Linear prediction (LP) analysis is a ubiquitous analysis technique in current speech technology. The basis of LP analysis is the source-filter production model of speech. For voiced sounds in particular, the filter is assumed to be an all-pole linear filter and the source is considered to be a semi-periodic impulse train which is zero most of the times, i.e., the source is a sparse time series. LP analysis results in the estimation of the all-pole filter parameters representing the spectral shape of the vocal tract. The accuracy of this estimation can be evaluated by observing the extent in which the residuals (the prediction error) of the corresponding prediction filter resemble the hypothesized source of excitation [1] (a perfect impulse train in case of voiced speech). However, it is shown in [1] that even when the vocal tract filter follows an actual all-pole model, this criterion of goodness is not fulfilled by the classical minimum variance predictor. Despite the theoretic physical significance, such sparse representation forms the basis for many applications in speech technology.
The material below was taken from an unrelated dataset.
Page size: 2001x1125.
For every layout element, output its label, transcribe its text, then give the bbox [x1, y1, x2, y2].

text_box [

For instance, a class of efficient parametric speech coders are based on the search for a sparse excitation sequence feeding the LP synthesizer [2].

It is argued in [3] that the reason behind the failure of the classical method in providing such sparse representation is that it relies on the minimization of *l*_{2}-norm of prediction error. It is known that the *l*_{2}-norm criterion is highly sensitive to the outliers [4], i.e., the points having considerably larger norms of error. Hence, *l*_{2}-norm error minimization favors solutions with many small non-zero entries rather than the sparse solutions having the fewest possible non-zero entries [4]. Hence, *l*_{2}-norm is not an appropriate objective function for the problems where sparseness constraints are incorporated. Indeed, the ideal solution for sparse residual recovery is to directly minimize the cardinality of this vector, i.e., the *l*_{0}-norm of prediction error which yields a combinatorial optimization problem. Instead, to alleviate the exaggerative effect of *l*_{2}-norm criterion at points with large norms of error, it is usual to consider the minimization of *l*_{1}-norm as it puts less emphasis on outliers. *l*_{1}-norm can be regarded as a convex relaxation of the *l*_{0}-norm and its minimization problem can be re-casted into a linear program and solved by convex programming techniques [5].
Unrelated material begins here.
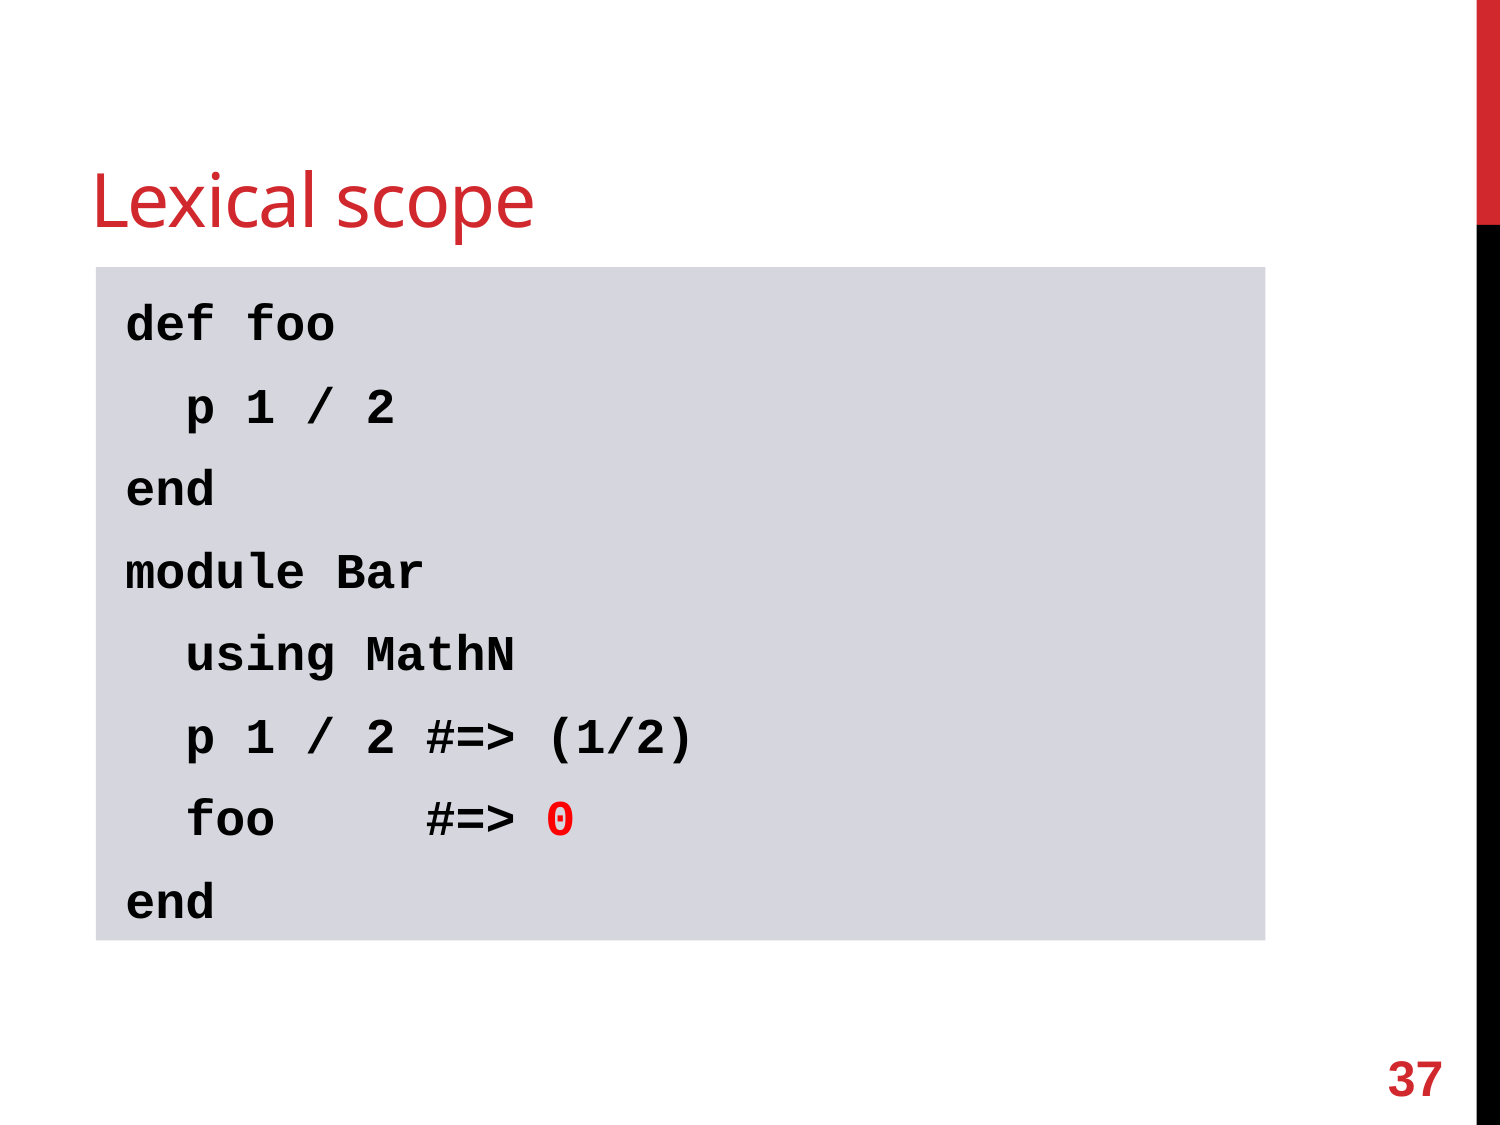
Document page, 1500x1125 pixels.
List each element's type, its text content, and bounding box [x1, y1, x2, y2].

The *l*_{1}-norm minimization of residuals is already proven to be beneficial for speech processing [6–8]. In [6], the stability issue of *l*_{1}-norm linear programming is addressed and a method is introduced for both having an intrinsically stable solution as well as keeping the computational cost down. The approach is based the Burg method for autoregressive parameters estimation using the least absolute forward-backward error.
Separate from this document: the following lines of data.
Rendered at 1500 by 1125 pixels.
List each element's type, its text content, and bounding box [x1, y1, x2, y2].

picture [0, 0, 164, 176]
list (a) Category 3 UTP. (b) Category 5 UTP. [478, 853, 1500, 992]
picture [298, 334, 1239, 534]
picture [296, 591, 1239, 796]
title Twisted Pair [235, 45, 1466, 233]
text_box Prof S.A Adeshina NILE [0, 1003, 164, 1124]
In [7], the authors have compared the Burg method with their *l*_{1}-norm minimization method using the modern interior points method and shown that the sparseness is not preserved with the Burg method. Later, they have proposed a re-weighted *l*_{1}-norm minimization approach in [8], to enhance the sparsity of the residuals and to overcome the mismatch between *l*_{0}-norm minimization and *l*_{1}-norm minimization while keeping the problem solvable with convex programming tools. Initially the *l*_{1}-norm minimization problem is solved using the interior points method and then the resulted residuals are used iteratively, to re-weight the *l*_{1}-norm objective function such that less weight is given to the points having larger residual norms. The optimization problem is thus iteratively approaching the solution for the ideal *l*_{0}-norm objective function. We also mention that, an interesting review is made in [9, 10], on several solvers for the general problem of mixed *l*_{
p
}*l*_{0}-norm minimization in the context of piece-wise constant function approximation, which indeed their adaptation to the problem of sparse linear prediction analysis can be beneficial (particularly the stepwise jump penalization algorithm, which is shown to be highly efficient and reliable in detection of sparse events).

In this article, we propose a new and efficient solution to sparse LP analysis which is based on weighting of the *l*_{2}-norm objective function so as to maintain the computational tractability of the final optimization problem and to avoid the computational burden of convex programming. The weighting function plays the most important role in our solution in maintaining the sparsity of the resulting residuals. We first extract from the speech signal itself, the points having the potential of attaining largest norms of residuals (the glottal closure instants) and then we construct the weighting function such that the prediction error is relaxed on these points. Consequently, the weighted *l*_{2}-norm objective function can be minimized by the solution of normal equations of liner least squares problem. We show that our closed-form solution provides better sparseness properties compared to the *l*_{1}-norm minimization using the interior points method. Also, to show the usefulness of such sparse representation, we use the resulting prediction coefficients inside a multi-pulse excitation (MPE) coder and we show that the corresponding multi-pulse excitation source provides slightly better synthesis quality compared to the estimated excitation of the classical minimum variance synthesizer.

The article is organized as follows. In Section 2, we provide the general formulation of the LP analysis problem. In Section 3, we briefly review previous studies on sparse LP analysis and the numerical motivations behind them. We present our efficient solution in Section 4. In Section 5, the experimental results are presented and finally in Section 6, we draw our conclusion and perspectives.